PlantX (OTCQB: PLTXF | CSE: VEGA) is a platform that serves as a one-stop-shop for everything plant-based. With its fast-growing category verticals, the Company offers customers across North America more than 5,000 plant-based products. PlantX offers all of the top plant-based brands and even has its own services including XPets, XMeals meal delivery, and XFitness. Each of these have a subscription fee that goes towards further rewards that can be exchanged on the main PlantX retail site. In its most recent quarter, PlantX recorded an impressive growth in revenues from $907,935 in the quarter ending December 2020, to over $2.7 million for the quarter ending December 2021. This represents more than a 200% year over year revenue growth.

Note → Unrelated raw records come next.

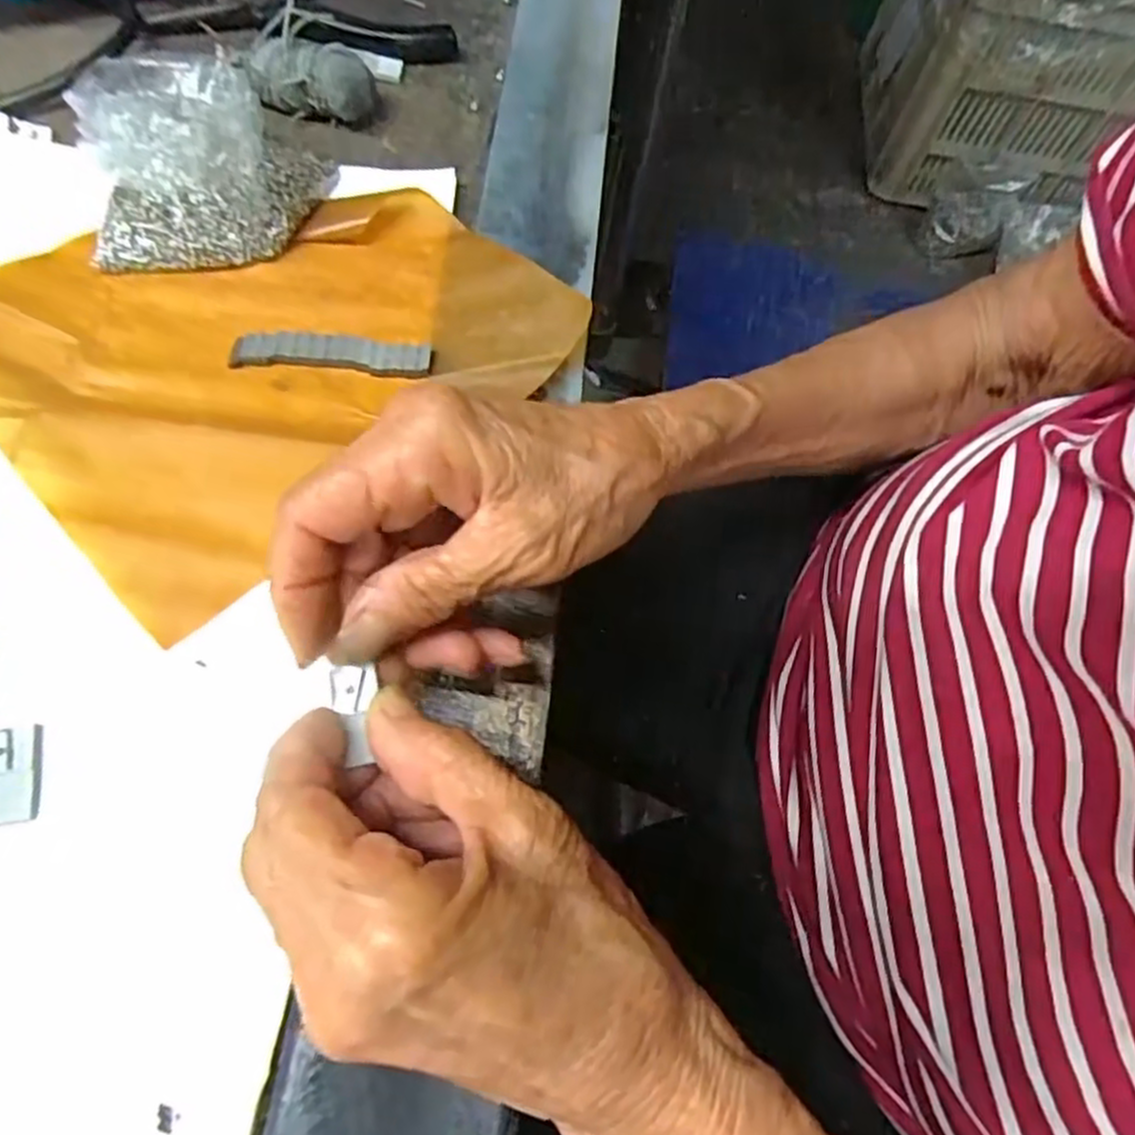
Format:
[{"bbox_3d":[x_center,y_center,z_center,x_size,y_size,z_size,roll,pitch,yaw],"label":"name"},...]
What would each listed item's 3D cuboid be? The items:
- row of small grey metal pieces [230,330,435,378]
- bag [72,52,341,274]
[{"bbox_3d":[-0.090,-0.083,0.294,0.074,0.004,0.017,5,65,-4],"label":"row of small grey metal pieces"},{"bbox_3d":[-0.148,-0.168,0.307,0.092,0.045,0.082,-4,65,-8],"label":"bag"}]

PlantX has the potential to be a long-term growth investment. The platform has several high-profile celebrity ambassadors including tennis player Venus Williams and NFL quarterback Justin Fields. The brand is also beloved by the plant-based community, and is a true first mover in the plant-based eCommerce space. With strong brand appeal and integration of its own subscription-based services, PlantX is positioned to be a major player in the ever-growing plant-based food industry. PlantX have been expanding massively over the past few months, employing a smart M&A strategy, onboarding top brand to their e-commerce technology and scaling them at a fast pace. A testement to this is their recent announcment regarding the launch of Bloombox (one of the brand they previously acquired) in Austria.
Oatly Group AB
While it hasn’t fared too well so far as a publicly traded stock, don’t underestimate Oatly’s (OTLY, Financial) control of the global oat milk industry. Oatly is a Swedish company that creates oat milk and other dairy-replacing oat products like yogurts and butters. The company is backed by some heavy investors including the Blackstone Group, Oprah Winfrey and the former CEO of Starbucks (SBUX, Financial), Howard Schultz.
So why oat milk? First, the alternative milk industry is growing at a fantastic pace. Over 68% of the world’s population is lactose intolerant or has some form of lactose malabsorption. This fact alone is reducing the control that dairy milk has over the global milk industry. Second, harvesting oats is the cheapest form of alternative milk, especially compared to almonds, cashews and soybeans. Oat crops use the least amount of water and use the least amount of farm space.
Oatly’s stock is currently trading below its IPO price, and the company has seen some controversy lately with the banning of advertisements that claim the company has made false statements about it reducing greenhouse gas emissions.